[PARTS OF THE EXERCISE]:
• A. Retype the part of the Instacart forum thread that runs from "## notmyfavoritething (Jun" to "on the test.".
• B. List every forum username that appears in the Instacart forum thread.
• C. Proceed with the Instacart forum thread, picking up right after its last sentence.

[DOCUMENT SECTION]:
========================================================================

Tonight I got to keep $100 worth of groceries - including two bottles of Courvoisier VS Cognac - because the customer would not answer the door, or texts or direct phone calls. By the way, the app said I could find the Cognac in the baby aisle. :/


----------



## Z129 (May 30, 2018)

Z129 said:


> I ordered a wrist-mount for my phone. I rotates so I'l be able scan items with no problem. No more thumb trauma. No more accidental phones drops. Mouahaha. Hope it works. I'll update when I get and test it.


Okay, last night I used my wrist mount for the first time. It worked great. Didn't drop my phone. Scanning items was a snap. I was able to utilize both hands as I didn't have to hold the phone. I got some envious looks. That's right. I'm rocking the Borg look for Summer 2018. Seriously though, if you're doing Instacart or similar work get a wrist mount for your phone. It will improve your efficiency and spare your phone from accidental drops.









Under $20 from a variety of sellers.


----------



## Z129 (May 30, 2018)

I did not receive a single job during my last nine hours online. Nine wasted hours is a long time.That's $200-$300 in rideshare money I didn't make.


----------



## Z129 (May 30, 2018)

Sigh... an hour and a half in to my latest 4 hour shift and I've received no orders. A week without earnings from this app.


----------



## Z129 (May 30, 2018)

Just finished a huge shopping trip. 60 items. Required two carts. $0.00 tip.

P.S. Another shopper asked me about my phone's wrist mount.


----------



## notmyfavoritething (Jun 25, 2018)

Divad7 said:


> I just signed up for it, and waiting for my debit card to arrive tomorrow. I know you have to pick your hours, if there's any available... But, what if you pick a 4 hour shift and you get very little or no orders the entire time? Do you still get paid anything, or did I just waste my time? Can I do Uber Eats during the same shift as Instacart if I'm not getting any orders?


Okay, my husband did this for a while, and I wanted to do this, but trick question on the test.

========================================================================

[DATASET EXTRACT]:
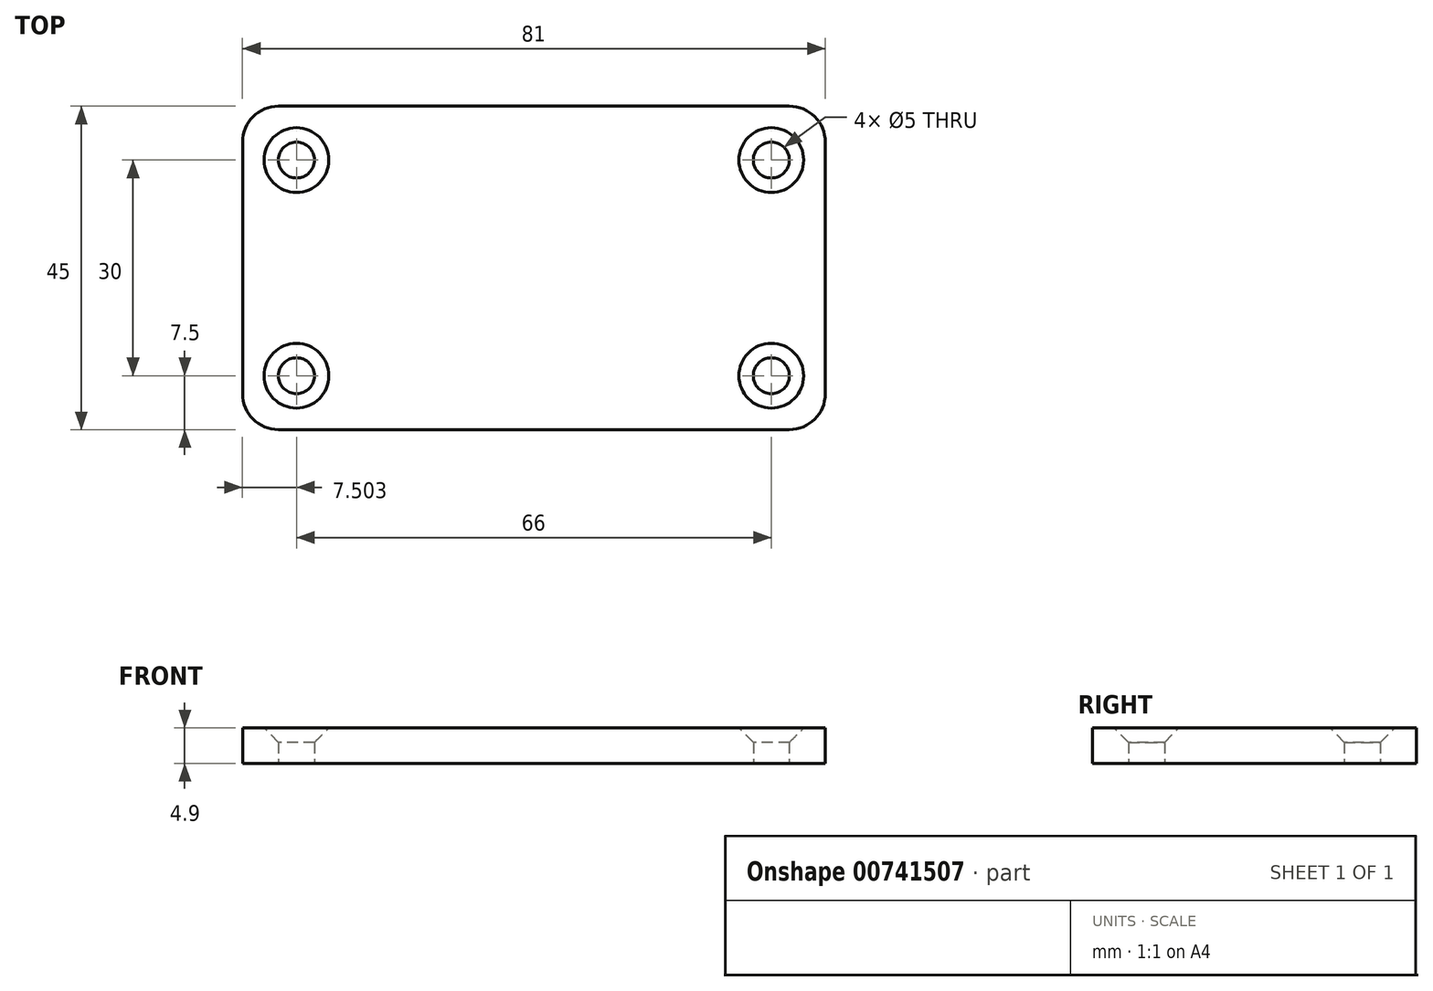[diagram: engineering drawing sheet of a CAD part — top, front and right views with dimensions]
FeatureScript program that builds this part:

========================================================================

[PER-TASK OUTPUTS]:
• A.
## notmyfavoritething (Jun 25, 2018)

Divad7 said:


> I just signed up for it, and waiting for my debit card to arrive tomorrow. I know you have to pick your hours, if there's any available... But, what if you pick a 4 hour shift and you get very little or no orders the entire time? Do you still get paid anything, or did I just waste my time? Can I do Uber Eats during the same shift as Instacart if I'm not getting any orders?


Okay, my husband did this for a while, and I wanted to do this, but trick question on the test.

• B. Z129, notmyfavoritething, Divad7

• C.
When he started, there was guaranteed $9 an hour, so in theory you could end up doing nothing for four hours and then get paid $36. But there was never a day that he really did nothing and got paid for that, so it was $9 per batch plus forty cents per item, with occasional bumps of a few bucks here and there and sometimes tips. Not bad.
They hired a whole bunch of people, and it became near impossible to actually sign up for a shift.
Later, the guaranteed $9 an hour went away in some zones.
Later, the guaranteed $9 an hour went away in all of his zones.
Later, the $9 per batch dropped. I think it is $4 or maybe $4.50 now.
After not even looking at the app for months, he recently got a few shifts about two weeks ago. We got about $50 free groceries one day because someone just would not answer their phone. Many months ago this happened three times in one week, mostly for the same reason. I do not think this happened any other time.


----------



## SubTeacher (Jun 15, 2018)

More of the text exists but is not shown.